## The problem
Take the entries below and print only the lines from the one with "148 97 1180" through the one with "127 104 13.64", exactly as they stand, both ends included.

## Exercise data

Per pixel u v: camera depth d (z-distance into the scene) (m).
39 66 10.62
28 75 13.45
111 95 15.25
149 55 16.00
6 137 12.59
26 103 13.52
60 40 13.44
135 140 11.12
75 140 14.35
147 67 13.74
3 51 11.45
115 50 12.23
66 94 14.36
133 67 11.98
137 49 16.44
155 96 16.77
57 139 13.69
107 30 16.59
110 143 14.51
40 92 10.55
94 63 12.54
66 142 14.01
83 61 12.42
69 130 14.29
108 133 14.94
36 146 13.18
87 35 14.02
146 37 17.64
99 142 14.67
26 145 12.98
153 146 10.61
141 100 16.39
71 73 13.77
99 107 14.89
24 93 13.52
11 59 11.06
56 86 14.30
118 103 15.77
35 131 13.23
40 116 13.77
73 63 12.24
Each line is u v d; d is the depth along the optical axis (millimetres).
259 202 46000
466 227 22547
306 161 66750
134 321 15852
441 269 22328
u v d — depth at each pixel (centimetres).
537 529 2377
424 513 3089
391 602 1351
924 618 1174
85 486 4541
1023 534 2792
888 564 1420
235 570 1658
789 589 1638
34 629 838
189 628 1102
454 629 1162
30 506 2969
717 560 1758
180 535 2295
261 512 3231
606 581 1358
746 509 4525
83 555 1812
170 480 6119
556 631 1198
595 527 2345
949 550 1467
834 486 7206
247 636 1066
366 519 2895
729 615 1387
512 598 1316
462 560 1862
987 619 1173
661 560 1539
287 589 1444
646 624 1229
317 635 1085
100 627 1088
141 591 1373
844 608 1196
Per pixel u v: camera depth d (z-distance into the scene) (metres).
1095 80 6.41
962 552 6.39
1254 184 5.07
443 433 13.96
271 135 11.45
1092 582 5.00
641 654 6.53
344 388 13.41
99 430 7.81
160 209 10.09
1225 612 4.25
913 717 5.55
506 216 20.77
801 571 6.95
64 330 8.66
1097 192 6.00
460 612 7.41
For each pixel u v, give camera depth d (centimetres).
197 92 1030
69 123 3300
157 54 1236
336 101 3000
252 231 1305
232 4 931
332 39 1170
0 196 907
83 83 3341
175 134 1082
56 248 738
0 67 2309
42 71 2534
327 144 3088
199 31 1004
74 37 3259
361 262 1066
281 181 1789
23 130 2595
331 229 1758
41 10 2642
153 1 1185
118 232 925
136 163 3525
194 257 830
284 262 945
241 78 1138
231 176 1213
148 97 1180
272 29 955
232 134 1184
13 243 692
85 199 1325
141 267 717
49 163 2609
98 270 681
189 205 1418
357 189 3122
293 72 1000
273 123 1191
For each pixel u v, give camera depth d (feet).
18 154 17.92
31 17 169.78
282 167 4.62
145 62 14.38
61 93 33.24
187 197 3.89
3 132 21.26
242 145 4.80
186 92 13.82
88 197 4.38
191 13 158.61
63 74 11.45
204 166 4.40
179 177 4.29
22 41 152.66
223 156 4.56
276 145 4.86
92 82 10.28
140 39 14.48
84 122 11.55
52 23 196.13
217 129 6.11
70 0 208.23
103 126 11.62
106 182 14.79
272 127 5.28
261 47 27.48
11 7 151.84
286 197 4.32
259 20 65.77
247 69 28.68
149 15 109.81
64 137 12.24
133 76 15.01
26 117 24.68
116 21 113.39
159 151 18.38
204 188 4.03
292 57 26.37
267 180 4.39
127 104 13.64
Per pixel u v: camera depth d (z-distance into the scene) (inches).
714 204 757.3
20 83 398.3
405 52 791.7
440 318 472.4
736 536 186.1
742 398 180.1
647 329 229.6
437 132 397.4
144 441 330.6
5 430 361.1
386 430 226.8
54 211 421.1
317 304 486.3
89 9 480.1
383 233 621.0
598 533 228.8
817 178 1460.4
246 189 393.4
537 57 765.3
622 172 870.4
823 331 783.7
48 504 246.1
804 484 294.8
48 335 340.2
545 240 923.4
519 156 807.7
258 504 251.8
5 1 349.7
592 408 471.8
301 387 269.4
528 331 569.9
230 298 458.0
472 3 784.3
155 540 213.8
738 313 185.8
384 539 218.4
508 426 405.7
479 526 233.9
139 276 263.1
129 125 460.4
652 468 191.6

## Task result
148 97 1180
272 29 955
232 134 1184
13 243 692
85 199 1325
141 267 717
49 163 2609
98 270 681
189 205 1418
357 189 3122
293 72 1000
273 123 1191
For each pixel u v, give camera depth d (feet).
18 154 17.92
31 17 169.78
282 167 4.62
145 62 14.38
61 93 33.24
187 197 3.89
3 132 21.26
242 145 4.80
186 92 13.82
88 197 4.38
191 13 158.61
63 74 11.45
204 166 4.40
179 177 4.29
22 41 152.66
223 156 4.56
276 145 4.86
92 82 10.28
140 39 14.48
84 122 11.55
52 23 196.13
217 129 6.11
70 0 208.23
103 126 11.62
106 182 14.79
272 127 5.28
261 47 27.48
11 7 151.84
286 197 4.32
259 20 65.77
247 69 28.68
149 15 109.81
64 137 12.24
133 76 15.01
26 117 24.68
116 21 113.39
159 151 18.38
204 188 4.03
292 57 26.37
267 180 4.39
127 104 13.64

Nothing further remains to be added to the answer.